■ DIRECTION ■
Copy out each of the following records line for line, with every character unchanged.

■ TASK MATERIAL ■

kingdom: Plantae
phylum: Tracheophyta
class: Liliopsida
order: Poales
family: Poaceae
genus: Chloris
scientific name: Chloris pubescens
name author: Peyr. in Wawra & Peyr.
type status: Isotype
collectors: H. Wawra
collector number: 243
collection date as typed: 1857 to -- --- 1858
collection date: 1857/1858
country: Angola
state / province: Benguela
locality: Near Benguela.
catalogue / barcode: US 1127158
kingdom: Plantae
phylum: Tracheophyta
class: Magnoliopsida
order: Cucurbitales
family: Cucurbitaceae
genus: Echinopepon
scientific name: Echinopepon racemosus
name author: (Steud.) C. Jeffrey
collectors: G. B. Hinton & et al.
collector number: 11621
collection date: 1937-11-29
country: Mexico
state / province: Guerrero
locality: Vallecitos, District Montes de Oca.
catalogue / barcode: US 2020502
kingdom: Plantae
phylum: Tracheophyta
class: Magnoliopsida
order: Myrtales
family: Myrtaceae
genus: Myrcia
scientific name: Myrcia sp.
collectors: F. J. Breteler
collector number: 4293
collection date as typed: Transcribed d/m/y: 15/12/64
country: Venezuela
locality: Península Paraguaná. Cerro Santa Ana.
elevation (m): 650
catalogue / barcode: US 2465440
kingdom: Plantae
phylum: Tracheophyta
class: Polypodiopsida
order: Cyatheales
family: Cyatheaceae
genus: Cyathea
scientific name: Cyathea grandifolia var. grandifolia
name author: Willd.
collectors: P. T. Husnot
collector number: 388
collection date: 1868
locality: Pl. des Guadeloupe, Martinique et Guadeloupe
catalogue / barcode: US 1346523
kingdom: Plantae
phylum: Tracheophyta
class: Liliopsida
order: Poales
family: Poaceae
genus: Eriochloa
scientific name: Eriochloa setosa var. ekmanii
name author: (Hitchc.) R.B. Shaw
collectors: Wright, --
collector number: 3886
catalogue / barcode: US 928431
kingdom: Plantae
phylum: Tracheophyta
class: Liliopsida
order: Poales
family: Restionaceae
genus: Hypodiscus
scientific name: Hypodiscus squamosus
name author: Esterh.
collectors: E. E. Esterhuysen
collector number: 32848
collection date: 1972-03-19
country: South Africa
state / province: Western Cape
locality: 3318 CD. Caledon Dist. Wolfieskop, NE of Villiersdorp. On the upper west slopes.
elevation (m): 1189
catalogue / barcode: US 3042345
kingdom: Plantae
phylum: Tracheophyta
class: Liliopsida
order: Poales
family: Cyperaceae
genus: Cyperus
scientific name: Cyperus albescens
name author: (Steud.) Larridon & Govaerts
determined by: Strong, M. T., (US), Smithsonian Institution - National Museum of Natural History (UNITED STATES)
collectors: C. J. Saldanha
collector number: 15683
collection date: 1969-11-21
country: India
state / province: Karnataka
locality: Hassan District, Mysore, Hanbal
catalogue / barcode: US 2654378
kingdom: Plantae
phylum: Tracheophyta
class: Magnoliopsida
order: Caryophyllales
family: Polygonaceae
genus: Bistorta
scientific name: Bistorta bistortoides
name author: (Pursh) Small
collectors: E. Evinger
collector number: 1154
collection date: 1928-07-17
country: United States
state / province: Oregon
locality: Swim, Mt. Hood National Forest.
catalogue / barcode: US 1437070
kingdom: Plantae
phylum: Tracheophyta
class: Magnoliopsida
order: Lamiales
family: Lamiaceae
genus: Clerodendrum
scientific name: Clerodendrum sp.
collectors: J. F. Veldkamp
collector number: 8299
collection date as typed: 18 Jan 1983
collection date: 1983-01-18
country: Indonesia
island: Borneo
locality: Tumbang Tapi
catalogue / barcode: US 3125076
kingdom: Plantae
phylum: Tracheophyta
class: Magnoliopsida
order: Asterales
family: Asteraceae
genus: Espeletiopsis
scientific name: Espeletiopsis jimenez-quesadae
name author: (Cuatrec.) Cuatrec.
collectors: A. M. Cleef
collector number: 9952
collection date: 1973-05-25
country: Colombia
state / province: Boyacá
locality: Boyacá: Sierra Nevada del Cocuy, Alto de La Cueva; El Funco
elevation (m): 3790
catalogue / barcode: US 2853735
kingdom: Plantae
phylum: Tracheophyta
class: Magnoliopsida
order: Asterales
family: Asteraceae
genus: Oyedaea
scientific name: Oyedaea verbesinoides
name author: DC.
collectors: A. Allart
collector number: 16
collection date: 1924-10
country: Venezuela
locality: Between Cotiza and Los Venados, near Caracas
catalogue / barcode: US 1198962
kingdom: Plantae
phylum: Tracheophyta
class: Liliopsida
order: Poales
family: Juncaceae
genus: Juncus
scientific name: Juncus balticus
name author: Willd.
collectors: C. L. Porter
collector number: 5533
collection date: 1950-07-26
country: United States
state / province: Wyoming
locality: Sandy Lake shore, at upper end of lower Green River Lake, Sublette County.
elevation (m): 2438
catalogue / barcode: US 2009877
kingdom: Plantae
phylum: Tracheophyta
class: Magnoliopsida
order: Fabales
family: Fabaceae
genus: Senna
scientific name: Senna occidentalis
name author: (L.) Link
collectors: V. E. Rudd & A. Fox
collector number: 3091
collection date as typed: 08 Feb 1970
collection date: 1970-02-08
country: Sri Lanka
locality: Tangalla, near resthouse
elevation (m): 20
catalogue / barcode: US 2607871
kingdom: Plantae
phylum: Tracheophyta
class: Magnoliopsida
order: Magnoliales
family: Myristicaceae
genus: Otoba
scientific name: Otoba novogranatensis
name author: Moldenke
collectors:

■ FINISHED TASK ■
kingdom: Plantae
phylum: Tracheophyta
class: Liliopsida
order: Poales
family: Poaceae
genus: Chloris
scientific name: Chloris pubescens
name author: Peyr. in Wawra & Peyr.
type status: Isotype
collectors: H. Wawra
collector number: 243
collection date as typed: 1857 to -- --- 1858
collection date: 1857/1858
country: Angola
state / province: Benguela
locality: Near Benguela.
catalogue / barcode: US 1127158
kingdom: Plantae
phylum: Tracheophyta
class: Magnoliopsida
order: Cucurbitales
family: Cucurbitaceae
genus: Echinopepon
scientific name: Echinopepon racemosus
name author: (Steud.) C. Jeffrey
collectors: G. B. Hinton & et al.
collector number: 11621
collection date: 1937-11-29
country: Mexico
state / province: Guerrero
locality: Vallecitos, District Montes de Oca.
catalogue / barcode: US 2020502
kingdom: Plantae
phylum: Tracheophyta
class: Magnoliopsida
order: Myrtales
family: Myrtaceae
genus: Myrcia
scientific name: Myrcia sp.
collectors: F. J. Breteler
collector number: 4293
collection date as typed: Transcribed d/m/y: 15/12/64
country: Venezuela
locality: Península Paraguaná. Cerro Santa Ana.
elevation (m): 650
catalogue / barcode: US 2465440
kingdom: Plantae
phylum: Tracheophyta
class: Polypodiopsida
order: Cyatheales
family: Cyatheaceae
genus: Cyathea
scientific name: Cyathea grandifolia var. grandifolia
name author: Willd.
collectors: P. T. Husnot
collector number: 388
collection date: 1868
locality: Pl. des Guadeloupe, Martinique et Guadeloupe
catalogue / barcode: US 1346523
kingdom: Plantae
phylum: Tracheophyta
class: Liliopsida
order: Poales
family: Poaceae
genus: Eriochloa
scientific name: Eriochloa setosa var. ekmanii
name author: (Hitchc.) R.B. Shaw
collectors: Wright, --
collector number: 3886
catalogue / barcode: US 928431
kingdom: Plantae
phylum: Tracheophyta
class: Liliopsida
order: Poales
family: Restionaceae
genus: Hypodiscus
scientific name: Hypodiscus squamosus
name author: Esterh.
collectors: E. E. Esterhuysen
collector number: 32848
collection date: 1972-03-19
country: South Africa
state / province: Western Cape
locality: 3318 CD. Caledon Dist. Wolfieskop, NE of Villiersdorp. On the upper west slopes.
elevation (m): 1189
catalogue / barcode: US 3042345
kingdom: Plantae
phylum: Tracheophyta
class: Liliopsida
order: Poales
family: Cyperaceae
genus: Cyperus
scientific name: Cyperus albescens
name author: (Steud.) Larridon & Govaerts
determined by: Strong, M. T., (US), Smithsonian Institution - National Museum of Natural History (UNITED STATES)
collectors: C. J. Saldanha
collector number: 15683
collection date: 1969-11-21
country: India
state / province: Karnataka
locality: Hassan District, Mysore, Hanbal
catalogue / barcode: US 2654378
kingdom: Plantae
phylum: Tracheophyta
class: Magnoliopsida
order: Caryophyllales
family: Polygonaceae
genus: Bistorta
scientific name: Bistorta bistortoides
name author: (Pursh) Small
collectors: E. Evinger
collector number: 1154
collection date: 1928-07-17
country: United States
state / province: Oregon
locality: Swim, Mt. Hood National Forest.
catalogue / barcode: US 1437070
kingdom: Plantae
phylum: Tracheophyta
class: Magnoliopsida
order: Lamiales
family: Lamiaceae
genus: Clerodendrum
scientific name: Clerodendrum sp.
collectors: J. F. Veldkamp
collector number: 8299
collection date as typed: 18 Jan 1983
collection date: 1983-01-18
country: Indonesia
island: Borneo
locality: Tumbang Tapi
catalogue / barcode: US 3125076
kingdom: Plantae
phylum: Tracheophyta
class: Magnoliopsida
order: Asterales
family: Asteraceae
genus: Espeletiopsis
scientific name: Espeletiopsis jimenez-quesadae
name author: (Cuatrec.) Cuatrec.
collectors: A. M. Cleef
collector number: 9952
collection date: 1973-05-25
country: Colombia
state / province: Boyacá
locality: Boyacá: Sierra Nevada del Cocuy, Alto de La Cueva; El Funco
elevation (m): 3790
catalogue / barcode: US 2853735
kingdom: Plantae
phylum: Tracheophyta
class: Magnoliopsida
order: Asterales
family: Asteraceae
genus: Oyedaea
scientific name: Oyedaea verbesinoides
name author: DC.
collectors: A. Allart
collector number: 16
collection date: 1924-10
country: Venezuela
locality: Between Cotiza and Los Venados, near Caracas
catalogue / barcode: US 1198962
kingdom: Plantae
phylum: Tracheophyta
class: Liliopsida
order: Poales
family: Juncaceae
genus: Juncus
scientific name: Juncus balticus
name author: Willd.
collectors: C. L. Porter
collector number: 5533
collection date: 1950-07-26
country: United States
state / province: Wyoming
locality: Sandy Lake shore, at upper end of lower Green River Lake, Sublette County.
elevation (m): 2438
catalogue / barcode: US 2009877
kingdom: Plantae
phylum: Tracheophyta
class: Magnoliopsida
order: Fabales
family: Fabaceae
genus: Senna
scientific name: Senna occidentalis
name author: (L.) Link
collectors: V. E. Rudd & A. Fox
collector number: 3091
collection date as typed: 08 Feb 1970
collection date: 1970-02-08
country: Sri Lanka
locality: Tangalla, near resthouse
elevation (m): 20
catalogue / barcode: US 2607871
kingdom: Plantae
phylum: Tracheophyta
class: Magnoliopsida
order: Magnoliales
family: Myristicaceae
genus: Otoba
scientific name: Otoba novogranatensis
name author: Moldenke
collectors:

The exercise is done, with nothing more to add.